There were many other possible genetic developments that would have led to the same sort of immunity, Andolfatto said, but the insects independently used the same evolutionary method to adapt to the toxin. This consistency suggested that evolution ends up following a path that works to minimize the emergence of negative side effects from beneficial mutations.
“We hypothesize that the reason we see so much of the same solution being used over and over again is that there is only a limited number of solutions that actually minimize these bad effects,” Andolfatto said. “So you’re going to choose those ones.”
The results of the study will go a long way toward demonstrating there are factors that limit the process of evolution at a molecular level, Andolfatto said, adding that this knowledge should allow for a stronger handle on the understanding of evolutionary paths.
“Is there any limit whatsoever to adapting to the natural world, or is it an anything goes-type situation?” Andolfatto said. “I think our study really nicely illustrates that it’s not true that anything goes.”
The team was also one of the first to use a set of “next-generation” sequencing tools, Andolfatto said. Previous researchers, when studying genetic evolution, had only looked at a specific set of “model” organisms such as fruit flies for their studies.

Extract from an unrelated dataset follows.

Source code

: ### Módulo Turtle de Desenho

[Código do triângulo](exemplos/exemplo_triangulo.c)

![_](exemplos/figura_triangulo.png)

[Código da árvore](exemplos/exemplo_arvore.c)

“Usually, for this kind of study, people just do [a polymerase chain reaction],” Zhen said. “They target one gene, and then they design specific primers and they try to get the single gene out.”
By using the new sequencing tools, the team went beyond previous levels of investigation and actually sequenced and assembled the genes in question for all 29 species they wanted to study, resulting in a large sample of organisms examined for a single trait.